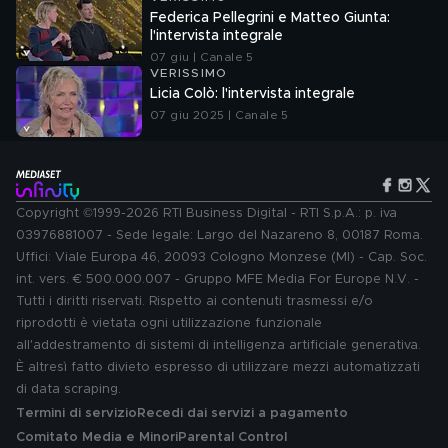
Federica Pellegrini e Matteo Giunta:
l'intervista integrale
07 giu | Canale 5
VERISSIMO
Licia Colò: l'intervista integrale
07 giu 2025 | Canale 5
Copyright ©1999-2026 RTI Business Digital - RTI S.p.A.: p. iva
03976881007 - Sede legale: Largo del Nazareno 8, 00187 Roma.
Uffici: Viale Europa 46, 20093 Cologno Monzese (MI) - Cap. Soc.
int. vers. € 500.000.007 - Gruppo MFE Media For Europe N.V. -
Tutti i diritti riservati. Rispetto ai contenuti trasmessi e/o
riprodotti è vietata ogni utilizzazione funzionale
all'addestramento di sistemi di intelligenza artificiale generativa.
È altresì fatto divieto espresso di utilizzare mezzi automatizzati
di data scraping.
Termini di servizio
Recedi dai servizi a pagamento
Comitato Media e Minori
Parental Control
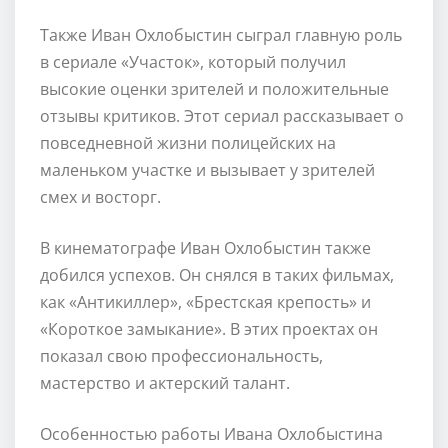
Также Иван Охлобыстин сыграл главную роль
в сериале «Участок», который получил
высокие оценки зрителей и положительные
отзывы критиков. Этот сериал рассказывает о
повседневной жизни полицейских на
маленьком участке и вызывает у зрителей
смех и восторг.
В кинематографе Иван Охлобыстин также
добился успехов. Он снялся в таких фильмах,
как «Антикиллер», «Брестская крепость» и
«Короткое замыкание». В этих проектах он
показал свою профессиональность,
мастерство и актерский талант.
Особенностью работы Ивана Охлобыстина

──────

# Exercise requirements
Set down the text read from each of the records above, line for line and without any changes, and leave the pictures out of your answer.

# Expected answer
Federica Pellegrini e Matteo Giunta:
l'intervista integrale
07 giu | Canale 5
VERISSIMO
Licia Colò: l'intervista integrale
07 giu 2025 | Canale 5
Copyright ©1999-2026 RTI Business Digital - RTI S.p.A.: p. iva
03976881007 - Sede legale: Largo del Nazareno 8, 00187 Roma.
Uffici: Viale Europa 46, 20093 Cologno Monzese (MI) - Cap. Soc.
int. vers. € 500.000.007 - Gruppo MFE Media For Europe N.V. -
Tutti i diritti riservati. Rispetto ai contenuti trasmessi e/o
riprodotti è vietata ogni utilizzazione funzionale
all'addestramento di sistemi di intelligenza artificiale generativa.
È altresì fatto divieto espresso di utilizzare mezzi automatizzati
di data scraping.
Termini di servizio
Recedi dai servizi a pagamento
Comitato Media e Minori
Parental Control
Также Иван Охлобыстин сыграл главную роль
в сериале «Участок», который получил
высокие оценки зрителей и положительные
отзывы критиков. Этот сериал рассказывает о
повседневной жизни полицейских на
маленьком участке и вызывает у зрителей
смех и восторг.
В кинематографе Иван Охлобыстин также
добился успехов. Он снялся в таких фильмах,
как «Антикиллер», «Брестская крепость» и
«Короткое замыкание». В этих проектах он
показал свою профессиональность,
мастерство и актерский талант.
Особенностью работы Ивана Охлобыстина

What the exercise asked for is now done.